UNICA

Senza titolo, pezzo unico, tessile, tecnica mista. 25X25 cm, 2025

Le opere che compongono questa serie nascono da un dialogo intimo tra passato e futuro.
 Sono una riflessione su ciò che resta, su ciò che sopravvive al trascorrere del tempo.
Il termine reliquia significa letteralmente “ciò che rimane”: i frammenti che resistono agli anni e agli eventi, custodi silenziosi della memoria, da preservare affinché il ricordo non svanisca.
Da millenni, religioni e culti naturali venerano questi resti, considerandoli sacri, attribuendo loro una forza, un influsso capace di agire sull’essere umano. 
Ma il mio sguardo va oltre la dimensione religiosa o sciamanica: è un confronto con il mio stesso essere, con la mia storia, con il continuo intrecciarsi di passato e futuro.
 Non può esistere futuro senza passato.
Anche quando si tenta di allontanarlo o dimenticarlo, arriva sempre un momento in cui occorre affrontarlo, per poter continuare a vivere e proseguire il proprio cammino.
Nelle mie opere cerco un dialogo attivo tra ciò che sono stata e ciò che sarò.
 Attraverso la messa in scena del mio passato — un gesto che sfiora la sacralità — creo reliquie che ne celebrano la presenza e ne custodiscono il senso.
In questo rito personale, il fare diventa memoria, e la memoria si fa materia.
Le mie opere contengono spesso simboli: segni che mi ricordano che la reliquia non è soltanto un oggetto trovato, ma un messaggio, un indizio, una traccia da interpretare per il futuro.
Tessuti e fili intrecciati percorrono gran parte dei miei lavori: sono elementi che mi accompagnano fin dall’infanzia, che mi offrono sicurezza e protezione.

In tempi incerti, sono il mio ancoraggio, la mia difesa contro la dispersione nel turbine del mondo.

I materiali che utilizzo provengono per lo più da ciò che è già stato vissuto.
Vecchi tessuti da divano trovati nei mercatini dell’usato, piccole sculture da me realizzate in passato e rimaste a lungo in attesa del loro destino.
Utilizzo anche ossa, simbolo di morte e trasformazione: reperti trovati durante le mie passeggiate, che mi hanno parlato e chiesto di essere accolti nel mio lavoro.
Le mie opere sono spesso ornate da perle, tutte antiche, molte delle quali hanno già avuto una vita precedente.
Alcune mi sono state donate da amici: portano con sé la traccia di un legame, di una continuità affettiva.

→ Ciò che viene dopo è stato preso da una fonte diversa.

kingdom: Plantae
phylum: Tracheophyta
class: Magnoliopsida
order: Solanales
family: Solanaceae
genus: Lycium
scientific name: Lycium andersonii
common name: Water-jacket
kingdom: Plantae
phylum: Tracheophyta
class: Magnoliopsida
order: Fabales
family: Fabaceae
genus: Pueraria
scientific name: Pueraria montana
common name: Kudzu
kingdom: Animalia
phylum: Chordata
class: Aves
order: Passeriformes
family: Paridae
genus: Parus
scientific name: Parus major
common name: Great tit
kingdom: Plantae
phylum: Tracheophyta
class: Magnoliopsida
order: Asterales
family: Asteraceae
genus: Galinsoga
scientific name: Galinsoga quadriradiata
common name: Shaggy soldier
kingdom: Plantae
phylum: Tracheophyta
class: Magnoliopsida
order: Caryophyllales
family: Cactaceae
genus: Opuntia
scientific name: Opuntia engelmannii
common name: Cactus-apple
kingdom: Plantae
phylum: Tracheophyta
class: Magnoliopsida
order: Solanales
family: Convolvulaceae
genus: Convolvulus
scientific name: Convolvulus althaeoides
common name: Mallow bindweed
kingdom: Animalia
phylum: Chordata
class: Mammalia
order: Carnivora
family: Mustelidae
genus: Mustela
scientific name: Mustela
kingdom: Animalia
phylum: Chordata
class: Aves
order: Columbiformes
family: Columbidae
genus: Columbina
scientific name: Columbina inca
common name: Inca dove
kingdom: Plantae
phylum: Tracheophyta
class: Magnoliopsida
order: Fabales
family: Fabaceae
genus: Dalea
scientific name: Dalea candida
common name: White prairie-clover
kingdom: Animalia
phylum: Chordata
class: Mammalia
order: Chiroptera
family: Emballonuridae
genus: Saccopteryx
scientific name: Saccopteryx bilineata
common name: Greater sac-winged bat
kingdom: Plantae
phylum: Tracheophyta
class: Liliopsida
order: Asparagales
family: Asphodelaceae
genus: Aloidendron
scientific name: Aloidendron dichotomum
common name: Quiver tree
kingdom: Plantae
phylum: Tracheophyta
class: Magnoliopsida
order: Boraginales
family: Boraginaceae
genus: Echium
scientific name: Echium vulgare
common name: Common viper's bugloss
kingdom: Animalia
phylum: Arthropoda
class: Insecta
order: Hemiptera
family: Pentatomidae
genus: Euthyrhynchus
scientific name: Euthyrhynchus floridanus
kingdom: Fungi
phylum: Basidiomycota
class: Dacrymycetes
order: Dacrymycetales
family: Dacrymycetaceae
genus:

Accanto ai tessuti, impiego antiche tecniche di annodatura e di ricamo, apprese da bambina.
 Mi lascio guidare da simboli arcaici e trovo ispirazione nei vecchi libri di motivi decorativi e tecniche di ricamo, provenienti da diverse tradizioni — ungheresi, inglesi, e altre ancora.
In ogni opera, il gesto manuale diventa atto di memoria, e la materia si trasforma in testimone del tempo, tra sacro e quotidiano, tra perdita e rinascita.

Bio

UNICA (Leonie Adler) è artista contemporanea, nata a Pune, in India, con radici irlandesi. È cresciuta e vive in Svizzera. Si esprime con ago e filo. La sua fonte di ispirazione è l’ambiente, le diverse culture, ma anche la geometria. La sua prospettiva sull’arte e sulla creazione dell’arte è stata plasmata dall’artista Louise Bourgeoise e dall’artista tessile svizzera Lissy Funk. 
È anche membro dell’associazione artistica GAAL. Artista residente presso L’A/telier, Modica (RG), Italia.